What's the difference between retire vs selective wipe in Intune Managed Device

1
votes

I've enroll some devices with Intune, but MacOs device cannot be wipe since the "Wipe" button is disabled. I need to do Selective Wipe(Which is remove company data, but not the user data), can i replace it with Retire function? What's the difference ?

What I've already tried : I've tried to restart the MacOs, approve management profiles from Intune, make sure the Device has been registered in Intune, but the wipe button is still disabled. I tried to call wipe from Graph API and it return 204 (which is success). But in Azure AD, Device action give notice : Wipe Failed.

1
macosazure-active-directoryintune
Take a look. Follow the referred document will be helpful I hope.Md Farid Uddin Kiron
If my answer helpful you could mark to help community.
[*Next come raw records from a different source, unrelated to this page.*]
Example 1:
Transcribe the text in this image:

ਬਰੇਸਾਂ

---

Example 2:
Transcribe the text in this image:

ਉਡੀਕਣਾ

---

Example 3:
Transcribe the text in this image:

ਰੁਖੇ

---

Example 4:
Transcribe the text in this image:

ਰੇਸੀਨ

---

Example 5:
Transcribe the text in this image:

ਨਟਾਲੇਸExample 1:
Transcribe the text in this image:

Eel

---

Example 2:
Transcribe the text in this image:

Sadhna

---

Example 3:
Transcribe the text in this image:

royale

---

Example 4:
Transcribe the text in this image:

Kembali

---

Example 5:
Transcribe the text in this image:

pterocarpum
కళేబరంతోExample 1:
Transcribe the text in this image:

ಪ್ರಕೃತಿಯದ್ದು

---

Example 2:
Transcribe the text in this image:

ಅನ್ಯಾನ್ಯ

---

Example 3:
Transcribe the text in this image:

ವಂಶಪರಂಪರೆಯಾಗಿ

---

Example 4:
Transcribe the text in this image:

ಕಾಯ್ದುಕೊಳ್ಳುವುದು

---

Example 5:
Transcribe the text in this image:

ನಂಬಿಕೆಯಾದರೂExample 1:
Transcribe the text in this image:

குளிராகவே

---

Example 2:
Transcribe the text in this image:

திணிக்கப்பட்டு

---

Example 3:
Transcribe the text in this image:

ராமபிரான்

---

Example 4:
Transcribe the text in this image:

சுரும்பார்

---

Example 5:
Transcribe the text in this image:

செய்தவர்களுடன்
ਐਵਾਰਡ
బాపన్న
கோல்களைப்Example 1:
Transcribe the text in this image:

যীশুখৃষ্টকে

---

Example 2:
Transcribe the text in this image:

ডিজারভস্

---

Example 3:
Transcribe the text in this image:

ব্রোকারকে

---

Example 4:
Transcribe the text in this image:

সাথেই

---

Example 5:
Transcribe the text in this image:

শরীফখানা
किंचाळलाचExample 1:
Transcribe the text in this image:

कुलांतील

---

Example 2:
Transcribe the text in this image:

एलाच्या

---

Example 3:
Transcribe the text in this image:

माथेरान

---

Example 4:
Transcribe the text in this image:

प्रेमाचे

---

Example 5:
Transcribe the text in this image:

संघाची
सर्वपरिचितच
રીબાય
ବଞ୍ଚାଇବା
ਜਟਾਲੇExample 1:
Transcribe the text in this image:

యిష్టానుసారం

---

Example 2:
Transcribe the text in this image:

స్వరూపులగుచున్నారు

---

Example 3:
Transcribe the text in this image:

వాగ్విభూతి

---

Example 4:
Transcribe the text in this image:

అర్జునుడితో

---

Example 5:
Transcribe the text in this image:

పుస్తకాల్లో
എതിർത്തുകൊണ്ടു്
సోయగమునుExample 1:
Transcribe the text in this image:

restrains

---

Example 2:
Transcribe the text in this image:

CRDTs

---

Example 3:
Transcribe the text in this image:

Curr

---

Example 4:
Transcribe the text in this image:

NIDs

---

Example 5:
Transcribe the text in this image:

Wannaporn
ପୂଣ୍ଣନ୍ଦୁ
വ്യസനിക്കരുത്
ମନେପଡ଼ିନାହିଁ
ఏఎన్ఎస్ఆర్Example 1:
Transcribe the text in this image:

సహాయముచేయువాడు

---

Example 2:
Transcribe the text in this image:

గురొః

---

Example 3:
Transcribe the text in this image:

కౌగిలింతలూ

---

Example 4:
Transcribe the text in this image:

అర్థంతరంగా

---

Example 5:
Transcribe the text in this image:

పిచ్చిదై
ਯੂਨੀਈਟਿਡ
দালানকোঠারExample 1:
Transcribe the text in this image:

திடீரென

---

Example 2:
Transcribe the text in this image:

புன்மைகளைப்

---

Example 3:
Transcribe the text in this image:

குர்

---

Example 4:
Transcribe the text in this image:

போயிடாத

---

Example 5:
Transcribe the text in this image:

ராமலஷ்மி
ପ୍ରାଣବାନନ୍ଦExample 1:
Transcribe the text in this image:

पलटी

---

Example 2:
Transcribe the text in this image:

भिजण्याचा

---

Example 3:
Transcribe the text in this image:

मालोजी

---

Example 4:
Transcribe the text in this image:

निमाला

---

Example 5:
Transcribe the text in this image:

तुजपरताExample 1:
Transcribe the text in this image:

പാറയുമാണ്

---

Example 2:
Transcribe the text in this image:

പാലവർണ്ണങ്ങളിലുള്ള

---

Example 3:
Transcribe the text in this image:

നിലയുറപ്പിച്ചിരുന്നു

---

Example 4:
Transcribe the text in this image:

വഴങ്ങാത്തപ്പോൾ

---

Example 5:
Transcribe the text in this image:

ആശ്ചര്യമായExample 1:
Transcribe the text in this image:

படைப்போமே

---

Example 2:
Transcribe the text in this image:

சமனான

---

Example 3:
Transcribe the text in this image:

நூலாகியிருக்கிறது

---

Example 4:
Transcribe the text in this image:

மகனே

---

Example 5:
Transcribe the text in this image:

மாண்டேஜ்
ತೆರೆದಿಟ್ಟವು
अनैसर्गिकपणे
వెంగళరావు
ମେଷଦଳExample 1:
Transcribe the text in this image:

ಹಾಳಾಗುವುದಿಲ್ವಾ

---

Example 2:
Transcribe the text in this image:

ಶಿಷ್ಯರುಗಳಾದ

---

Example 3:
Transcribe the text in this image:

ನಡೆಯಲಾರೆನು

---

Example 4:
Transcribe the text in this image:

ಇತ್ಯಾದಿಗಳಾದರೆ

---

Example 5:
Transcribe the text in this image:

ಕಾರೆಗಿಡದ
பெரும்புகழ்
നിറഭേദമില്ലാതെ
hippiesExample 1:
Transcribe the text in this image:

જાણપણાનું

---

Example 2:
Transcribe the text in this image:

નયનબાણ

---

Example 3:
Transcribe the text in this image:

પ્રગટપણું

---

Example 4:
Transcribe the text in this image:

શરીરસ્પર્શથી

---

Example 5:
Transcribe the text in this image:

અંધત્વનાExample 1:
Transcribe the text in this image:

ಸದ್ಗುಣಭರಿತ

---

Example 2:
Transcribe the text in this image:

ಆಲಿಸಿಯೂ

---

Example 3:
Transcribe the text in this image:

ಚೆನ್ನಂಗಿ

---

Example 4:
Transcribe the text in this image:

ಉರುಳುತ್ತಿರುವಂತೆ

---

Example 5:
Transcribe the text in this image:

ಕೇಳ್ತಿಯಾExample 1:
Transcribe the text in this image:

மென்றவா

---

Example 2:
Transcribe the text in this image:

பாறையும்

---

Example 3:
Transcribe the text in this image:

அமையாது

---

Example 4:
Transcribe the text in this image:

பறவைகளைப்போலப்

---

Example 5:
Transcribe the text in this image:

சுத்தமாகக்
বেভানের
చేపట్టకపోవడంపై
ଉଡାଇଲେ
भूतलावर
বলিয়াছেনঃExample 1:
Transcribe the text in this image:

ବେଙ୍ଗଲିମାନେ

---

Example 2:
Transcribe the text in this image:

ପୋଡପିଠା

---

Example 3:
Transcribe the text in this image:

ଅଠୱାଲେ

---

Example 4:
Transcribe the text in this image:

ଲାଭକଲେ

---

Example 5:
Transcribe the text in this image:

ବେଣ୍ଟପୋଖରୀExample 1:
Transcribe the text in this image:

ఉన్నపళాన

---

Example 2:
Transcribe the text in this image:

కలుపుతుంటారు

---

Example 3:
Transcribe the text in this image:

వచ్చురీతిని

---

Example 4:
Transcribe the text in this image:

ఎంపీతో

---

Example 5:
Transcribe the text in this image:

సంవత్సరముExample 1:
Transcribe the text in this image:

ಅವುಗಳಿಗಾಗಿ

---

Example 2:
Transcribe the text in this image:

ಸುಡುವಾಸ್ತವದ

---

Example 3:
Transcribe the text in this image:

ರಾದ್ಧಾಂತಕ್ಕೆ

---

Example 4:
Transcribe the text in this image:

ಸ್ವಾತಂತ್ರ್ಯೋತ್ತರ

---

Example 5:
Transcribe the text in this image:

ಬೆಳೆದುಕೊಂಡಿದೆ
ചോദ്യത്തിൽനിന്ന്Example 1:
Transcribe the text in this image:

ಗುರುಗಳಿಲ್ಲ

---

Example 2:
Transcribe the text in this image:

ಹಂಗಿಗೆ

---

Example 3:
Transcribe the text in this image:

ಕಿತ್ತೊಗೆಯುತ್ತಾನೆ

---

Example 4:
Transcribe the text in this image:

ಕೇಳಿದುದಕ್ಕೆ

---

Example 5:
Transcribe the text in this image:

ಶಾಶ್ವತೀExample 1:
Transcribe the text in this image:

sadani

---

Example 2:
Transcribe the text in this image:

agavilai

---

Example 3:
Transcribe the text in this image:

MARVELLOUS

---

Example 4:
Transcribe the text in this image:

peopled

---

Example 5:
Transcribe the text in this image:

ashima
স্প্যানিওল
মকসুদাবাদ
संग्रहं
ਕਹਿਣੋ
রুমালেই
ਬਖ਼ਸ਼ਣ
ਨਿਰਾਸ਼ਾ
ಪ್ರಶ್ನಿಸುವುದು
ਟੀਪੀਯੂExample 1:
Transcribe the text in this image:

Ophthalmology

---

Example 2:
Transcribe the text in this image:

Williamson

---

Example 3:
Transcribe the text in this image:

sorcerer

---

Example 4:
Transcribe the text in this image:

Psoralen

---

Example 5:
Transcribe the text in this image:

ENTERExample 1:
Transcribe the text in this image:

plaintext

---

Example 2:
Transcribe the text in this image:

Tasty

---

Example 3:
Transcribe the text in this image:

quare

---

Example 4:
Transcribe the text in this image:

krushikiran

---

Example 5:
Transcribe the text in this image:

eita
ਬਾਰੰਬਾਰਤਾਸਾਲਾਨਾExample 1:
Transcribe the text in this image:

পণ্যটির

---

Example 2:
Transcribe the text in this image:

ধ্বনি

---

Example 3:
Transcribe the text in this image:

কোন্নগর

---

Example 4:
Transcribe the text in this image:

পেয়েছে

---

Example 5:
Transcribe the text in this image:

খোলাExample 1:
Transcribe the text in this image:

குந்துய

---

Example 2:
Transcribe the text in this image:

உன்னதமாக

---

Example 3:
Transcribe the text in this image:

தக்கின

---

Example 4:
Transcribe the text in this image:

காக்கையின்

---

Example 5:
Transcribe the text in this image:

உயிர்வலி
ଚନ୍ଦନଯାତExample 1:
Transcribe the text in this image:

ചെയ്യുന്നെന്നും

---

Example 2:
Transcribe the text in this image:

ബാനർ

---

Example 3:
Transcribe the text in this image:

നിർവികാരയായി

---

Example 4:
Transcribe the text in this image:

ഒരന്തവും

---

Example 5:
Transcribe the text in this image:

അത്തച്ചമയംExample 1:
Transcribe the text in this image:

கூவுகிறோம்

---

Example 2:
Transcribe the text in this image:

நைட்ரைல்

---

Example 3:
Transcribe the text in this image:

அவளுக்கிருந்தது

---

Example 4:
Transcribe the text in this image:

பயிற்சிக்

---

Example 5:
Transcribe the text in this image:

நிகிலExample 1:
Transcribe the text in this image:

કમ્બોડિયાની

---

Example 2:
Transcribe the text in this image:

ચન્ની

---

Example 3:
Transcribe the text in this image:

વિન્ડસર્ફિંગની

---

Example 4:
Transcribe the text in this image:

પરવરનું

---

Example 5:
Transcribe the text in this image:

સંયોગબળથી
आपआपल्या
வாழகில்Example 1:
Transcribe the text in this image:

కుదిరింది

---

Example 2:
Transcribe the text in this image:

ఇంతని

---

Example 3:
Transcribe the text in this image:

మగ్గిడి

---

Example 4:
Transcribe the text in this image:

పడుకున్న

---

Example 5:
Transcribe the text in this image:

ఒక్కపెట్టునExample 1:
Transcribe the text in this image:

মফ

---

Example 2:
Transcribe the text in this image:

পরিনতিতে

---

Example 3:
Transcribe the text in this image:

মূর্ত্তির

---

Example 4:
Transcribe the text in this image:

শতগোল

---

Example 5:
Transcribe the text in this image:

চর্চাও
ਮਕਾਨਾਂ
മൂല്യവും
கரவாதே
Thanks once again.Md Farid Uddin Kiron
Hi @MdFaridUddinKiron , thanks to contribute this post, but I would like to wait a little bit more for another answer that may give another perspective for Selective wipe and RetireWendi
Whats that? can you share, I would try to answer, What you exactly like to know?Md Farid Uddin Kiron
I try to do selective wipe for Android and it directly sign out the device from Company Portal and restarting the device (not factory reset). The Android configuration still remain the same. So I believe retire will do same thing, at least no more powerful than a selective wipe.. - I still believe I can replace selective wipe with retire, since.. We can't wipe mac-os device, the only option is RetireWendi

1 Answers

2
votes

It seems you are trying to implement Selective Wipe and Retire on Microsoft Intune

As you know both remove devices from Intune that are no longer needed

Difference

You cannot replace wipe with Retire because their functionality is not similar. I have described below as per official statement.

Selective Wipe

The Wipe action restores a device to its factory default settings. The user data is kept if you choose the Retain enrollment state and user account checkbox. Otherwise, all data, apps, and settings will be removed

Retire

The Retire action removes managed app data (where applicable), settings, and email profiles that were assigned by using Intune. The device is removed from Intune management. This happens the next time the device checks in and receives the remote Retire action

Retire leaves the user's personal data on the device.

Note: Before you remove a user from Azure Active Directory (Azure AD), use the Wipe or Retire actions for all devices that are associated with that user. If you remove users that have managed devices from Azure AD, Intune can no longer wipe or retire those devices.

For more details you could refer this official docs. If you still have any query feel free share. Thanks and happy coding!